**AUFGABE**
Benenne in allen Datensätzen „Medi@vox“ in „Medi-Vox“ um und gib die Zeilen sonst unverändert wieder. Lass die Bilder in der Antwort weg.

[EINGABEDATEN]

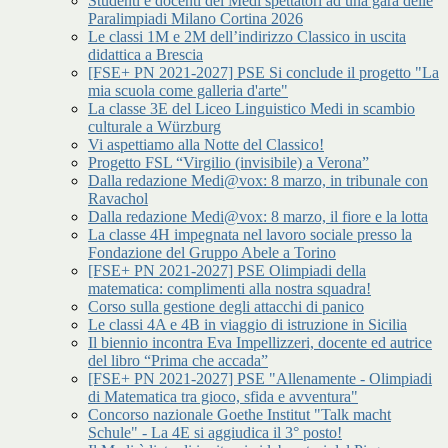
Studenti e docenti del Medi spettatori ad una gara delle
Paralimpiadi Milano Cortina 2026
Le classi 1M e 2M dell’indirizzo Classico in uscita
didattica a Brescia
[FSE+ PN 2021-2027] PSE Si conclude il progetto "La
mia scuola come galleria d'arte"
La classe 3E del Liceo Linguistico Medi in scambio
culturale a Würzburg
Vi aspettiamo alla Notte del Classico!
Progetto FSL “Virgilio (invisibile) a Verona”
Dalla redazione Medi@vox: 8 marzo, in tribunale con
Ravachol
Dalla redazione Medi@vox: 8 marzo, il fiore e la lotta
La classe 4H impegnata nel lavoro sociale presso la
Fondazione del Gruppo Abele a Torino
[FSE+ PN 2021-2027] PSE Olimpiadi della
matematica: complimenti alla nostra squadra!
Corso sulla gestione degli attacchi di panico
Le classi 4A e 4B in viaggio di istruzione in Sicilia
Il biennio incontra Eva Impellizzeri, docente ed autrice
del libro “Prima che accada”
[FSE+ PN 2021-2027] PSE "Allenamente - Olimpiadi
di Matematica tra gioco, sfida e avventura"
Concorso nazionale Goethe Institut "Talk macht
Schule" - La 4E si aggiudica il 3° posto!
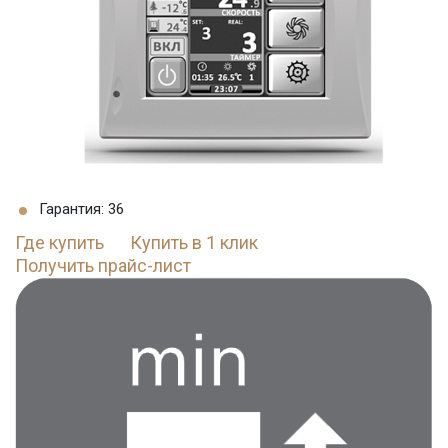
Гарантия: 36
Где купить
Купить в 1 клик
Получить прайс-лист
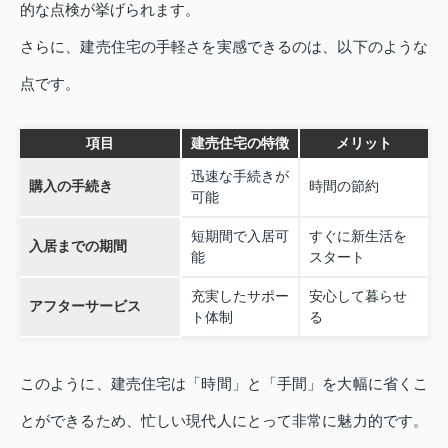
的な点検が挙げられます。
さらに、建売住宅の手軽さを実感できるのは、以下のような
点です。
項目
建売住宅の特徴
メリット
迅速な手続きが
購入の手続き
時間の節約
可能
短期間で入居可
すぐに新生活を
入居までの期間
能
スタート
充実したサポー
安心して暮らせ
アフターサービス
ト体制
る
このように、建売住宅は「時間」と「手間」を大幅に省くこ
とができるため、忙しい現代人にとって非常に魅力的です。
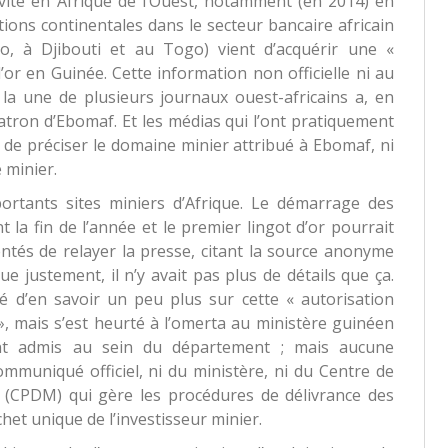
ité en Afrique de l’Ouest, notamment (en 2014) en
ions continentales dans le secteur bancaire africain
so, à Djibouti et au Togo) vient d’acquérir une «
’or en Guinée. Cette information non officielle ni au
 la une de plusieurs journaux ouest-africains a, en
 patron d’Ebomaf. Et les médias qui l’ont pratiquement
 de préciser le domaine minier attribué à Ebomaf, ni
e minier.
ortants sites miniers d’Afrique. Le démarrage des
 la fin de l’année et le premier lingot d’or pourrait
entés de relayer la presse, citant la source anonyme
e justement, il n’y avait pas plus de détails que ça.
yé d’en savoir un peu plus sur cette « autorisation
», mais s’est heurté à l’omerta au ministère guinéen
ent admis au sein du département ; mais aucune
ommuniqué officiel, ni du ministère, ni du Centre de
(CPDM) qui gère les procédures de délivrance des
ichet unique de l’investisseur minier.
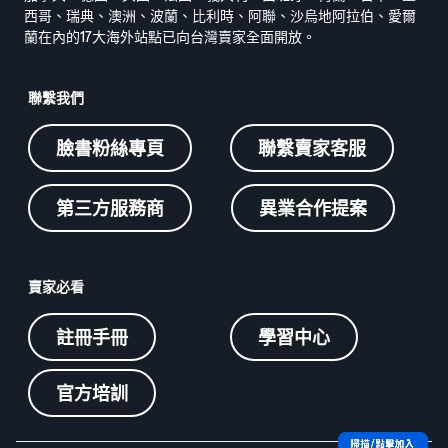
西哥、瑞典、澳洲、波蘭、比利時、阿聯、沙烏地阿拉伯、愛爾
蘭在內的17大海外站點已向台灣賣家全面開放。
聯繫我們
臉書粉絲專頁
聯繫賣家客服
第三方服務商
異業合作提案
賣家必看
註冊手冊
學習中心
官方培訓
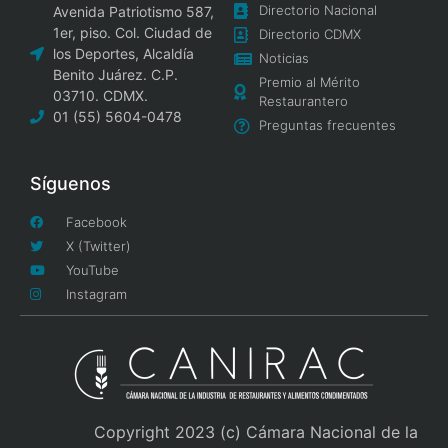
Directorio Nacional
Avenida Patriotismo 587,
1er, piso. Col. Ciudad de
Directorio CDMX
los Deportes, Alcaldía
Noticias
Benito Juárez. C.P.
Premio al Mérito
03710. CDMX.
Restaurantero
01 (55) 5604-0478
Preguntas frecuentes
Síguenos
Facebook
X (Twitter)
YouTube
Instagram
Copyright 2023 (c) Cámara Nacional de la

[/EINGABEDATEN]

**ANTWORT**
Studenti e docenti del Medi spettatori ad una gara delle
Paralimpiadi Milano Cortina 2026
Le classi 1M e 2M dell’indirizzo Classico in uscita
didattica a Brescia
[FSE+ PN 2021-2027] PSE Si conclude il progetto "La
mia scuola come galleria d'arte"
La classe 3E del Liceo Linguistico Medi in scambio
culturale a Würzburg
Vi aspettiamo alla Notte del Classico!
Progetto FSL “Virgilio (invisibile) a Verona”
Dalla redazione Medi-Vox: 8 marzo, in tribunale con
Ravachol
Dalla redazione Medi-Vox: 8 marzo, il fiore e la lotta
La classe 4H impegnata nel lavoro sociale presso la
Fondazione del Gruppo Abele a Torino
[FSE+ PN 2021-2027] PSE Olimpiadi della
matematica: complimenti alla nostra squadra!
Corso sulla gestione degli attacchi di panico
Le classi 4A e 4B in viaggio di istruzione in Sicilia
Il biennio incontra Eva Impellizzeri, docente ed autrice
del libro “Prima che accada”
[FSE+ PN 2021-2027] PSE "Allenamente - Olimpiadi
di Matematica tra gioco, sfida e avventura"
Concorso nazionale Goethe Institut "Talk macht
Schule" - La 4E si aggiudica il 3° posto!
Гарантия: 36
Где купить
Купить в 1 клик
Получить прайс-лист
的な点検が挙げられます。
さらに、建売住宅の手軽さを実感できるのは、以下のような
点です。
項目
建売住宅の特徴
メリット
迅速な手続きが
購入の手続き
時間の節約
可能
短期間で入居可
すぐに新生活を
入居までの期間
能
スタート
充実したサポー
安心して暮らせ
アフターサービス
ト体制
る
このように、建売住宅は「時間」と「手間」を大幅に省くこ
とができるため、忙しい現代人にとって非常に魅力的です。
ité en Afrique de l’Ouest, notamment (en 2014) en
ions continentales dans le secteur bancaire africain
so, à Djibouti et au Togo) vient d’acquérir une «
’or en Guinée. Cette information non officielle ni au
 la une de plusieurs journaux ouest-africains a, en
 patron d’Ebomaf. Et les médias qui l’ont pratiquement
 de préciser le domaine minier attribué à Ebomaf, ni
e minier.
ortants sites miniers d’Afrique. Le démarrage des
 la fin de l’année et le premier lingot d’or pourrait
entés de relayer la presse, citant la source anonyme
e justement, il n’y avait pas plus de détails que ça.
yé d’en savoir un peu plus sur cette « autorisation
», mais s’est heurté à l’omerta au ministère guinéen
ent admis au sein du département ; mais aucune
ommuniqué officiel, ni du ministère, ni du Centre de
(CPDM) qui gère les procédures de délivrance des
ichet unique de l’investisseur minier.
西哥、瑞典、澳洲、波蘭、比利時、阿聯、沙烏地阿拉伯、愛爾
蘭在內的17大海外站點已向台灣賣家全面開放。
聯繫我們
臉書粉絲專頁
聯繫賣家客服
第三方服務商
異業合作提案
賣家必看
註冊手冊
學習中心
官方培訓
Directorio Nacional
Avenida Patriotismo 587,
1er, piso. Col. Ciudad de
Directorio CDMX
los Deportes, Alcaldía
Noticias
Benito Juárez. C.P.
Premio al Mérito
03710. CDMX.
Restaurantero
01 (55) 5604-0478
Preguntas frecuentes
Síguenos
Facebook
X (Twitter)
YouTube
Instagram
Copyright 2023 (c) Cámara Nacional de la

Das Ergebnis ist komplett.